Cinema Cina...che macina


Questa sera, al "Circolino", un altro cinese (ricordo il titolo del ciclo, "Cina: prima e dopo..."); questa volta, in programma, una pellicola del 1963 colorata dai più tenui technicolor e più retti sentimenti, diretto da Tieli Xier: "Primavera precoce al secondo mese lunare".

Come anticipato dal simpatico e appassionato curatore, "il finale ortodosso riabilitò questa pellicola agli occhi del potere dell'epoca, permettendone la diffusione in patria e in Occidente" (comunque limitata). Pellicola che assume valenza particolare proprio per "il ruolo che ebbe nel dare il la all'interesse della critica internazionale verso il cinema cinese" ("sino agli anni '80 la cortina di bambù riamarrà ben salda"). Peccato, però, che si tratti di un vero e proprio "melodramma", film "di genere" che, solo nel finale, appunto, scuote le carte, ponendole in posizione più interessante. Tutto negli ultimi minuti (non è la prima volta, tra le proiezioni presentate in questa preziosa mini-rassegna). Nell'introduzione al film si precisa che, dietro gli eventi narrati, "si possa intravedere un frammento autobiografico din uno scrittore rivoluzionario che compì pressoché le stesse mosse del protagonista" (tal Ron Shi).
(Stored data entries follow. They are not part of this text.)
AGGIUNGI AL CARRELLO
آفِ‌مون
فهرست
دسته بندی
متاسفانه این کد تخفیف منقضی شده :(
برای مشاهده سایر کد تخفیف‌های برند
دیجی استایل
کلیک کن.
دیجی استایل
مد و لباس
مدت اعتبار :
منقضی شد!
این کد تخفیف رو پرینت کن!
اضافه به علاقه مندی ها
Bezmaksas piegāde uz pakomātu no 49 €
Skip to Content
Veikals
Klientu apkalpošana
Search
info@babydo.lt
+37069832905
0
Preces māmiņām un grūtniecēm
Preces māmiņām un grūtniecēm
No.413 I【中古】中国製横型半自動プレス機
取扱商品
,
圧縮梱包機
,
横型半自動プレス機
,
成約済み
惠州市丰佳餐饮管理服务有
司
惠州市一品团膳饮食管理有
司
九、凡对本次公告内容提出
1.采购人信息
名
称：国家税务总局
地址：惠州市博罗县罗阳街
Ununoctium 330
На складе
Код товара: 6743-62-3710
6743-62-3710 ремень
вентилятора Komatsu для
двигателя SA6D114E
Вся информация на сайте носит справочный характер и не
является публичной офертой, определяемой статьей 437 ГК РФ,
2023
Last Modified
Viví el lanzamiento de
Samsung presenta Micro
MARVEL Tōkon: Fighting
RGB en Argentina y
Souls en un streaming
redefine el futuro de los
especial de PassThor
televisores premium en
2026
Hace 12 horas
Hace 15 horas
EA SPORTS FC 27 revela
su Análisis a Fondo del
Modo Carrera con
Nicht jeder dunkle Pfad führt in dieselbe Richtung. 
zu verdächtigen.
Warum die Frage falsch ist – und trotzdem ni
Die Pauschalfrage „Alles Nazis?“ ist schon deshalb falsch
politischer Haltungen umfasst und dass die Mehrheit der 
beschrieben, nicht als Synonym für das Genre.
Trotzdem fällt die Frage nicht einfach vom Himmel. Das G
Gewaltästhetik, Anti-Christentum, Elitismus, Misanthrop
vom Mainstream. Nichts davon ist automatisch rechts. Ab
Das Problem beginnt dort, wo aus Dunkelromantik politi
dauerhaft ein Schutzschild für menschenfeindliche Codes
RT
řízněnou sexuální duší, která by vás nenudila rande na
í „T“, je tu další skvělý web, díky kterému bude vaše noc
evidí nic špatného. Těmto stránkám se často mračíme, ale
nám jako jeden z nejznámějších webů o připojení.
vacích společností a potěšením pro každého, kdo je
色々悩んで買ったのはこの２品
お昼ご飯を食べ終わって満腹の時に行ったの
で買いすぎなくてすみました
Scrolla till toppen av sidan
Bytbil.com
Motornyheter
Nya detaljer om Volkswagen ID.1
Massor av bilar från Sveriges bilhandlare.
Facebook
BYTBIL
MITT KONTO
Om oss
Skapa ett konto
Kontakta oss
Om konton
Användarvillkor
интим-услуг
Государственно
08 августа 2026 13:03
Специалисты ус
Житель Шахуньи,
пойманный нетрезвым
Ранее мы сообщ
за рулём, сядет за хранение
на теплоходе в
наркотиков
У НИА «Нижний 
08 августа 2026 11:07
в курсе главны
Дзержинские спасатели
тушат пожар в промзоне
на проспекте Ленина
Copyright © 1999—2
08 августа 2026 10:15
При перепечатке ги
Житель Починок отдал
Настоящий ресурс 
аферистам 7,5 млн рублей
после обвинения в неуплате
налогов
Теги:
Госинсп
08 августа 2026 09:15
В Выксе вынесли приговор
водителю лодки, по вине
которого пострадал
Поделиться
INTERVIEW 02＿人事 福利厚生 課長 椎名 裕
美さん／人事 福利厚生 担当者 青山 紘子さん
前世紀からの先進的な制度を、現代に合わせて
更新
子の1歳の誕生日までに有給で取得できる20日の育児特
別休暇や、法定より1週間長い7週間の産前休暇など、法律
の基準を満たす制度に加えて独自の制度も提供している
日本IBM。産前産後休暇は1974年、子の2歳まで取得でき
Colori pastello che ben delineano la soffice atmosfera orientale, fatta sì, di rami cesellati con fiori di pesco, ma anche di schiene piegate da un'inerzia culturale ingabbiante quanto la celebre Muraglia. Dissolvenze classiche per un teatrino rurale in cui i silenzi avvilenti si alternano a musiche avvolgenti, rendendo bene l'idea del malessere inconfessato, ma più che mai vivo, che attanagliava il suggestivo borgo rurale, ben lontano dal "tumulto del mondo" da cui fuggono i suoi ingenui abitanti. Comunità che sono contenitori di oggetti immobili, senza la spinta di agenti esterni (istruzione). A metà film, compare qualche inaspettata inquadratura obliqua, apparendo come un lampo quasi incomprensibile (dietro a quella suonata c'è dell'alcol, in effetti; dopo verrà un movimento macchina verso l'alto, durante una cena disperata, altrettanto fuori luogo). Il film, quindi, ricordandosi del pubblico abbandonato lì davanti, decide di lasciare un'epigrafe su cui rimuginare lungo il ritorno sulla metro rossa: i ragazzi che rincorrono la palla diventano "un'indecenza!", "il dispotismo è più feroce di una tigre!". Sì, va bene, però...(Maxi Lopez sotto la Sud). E la sintesi?...A causa di ciò, mi sono sentito esattamente come il tenace e coerente (idealista?) professore, impelagato dalle futili ed ipocrite chiacchiere di paese.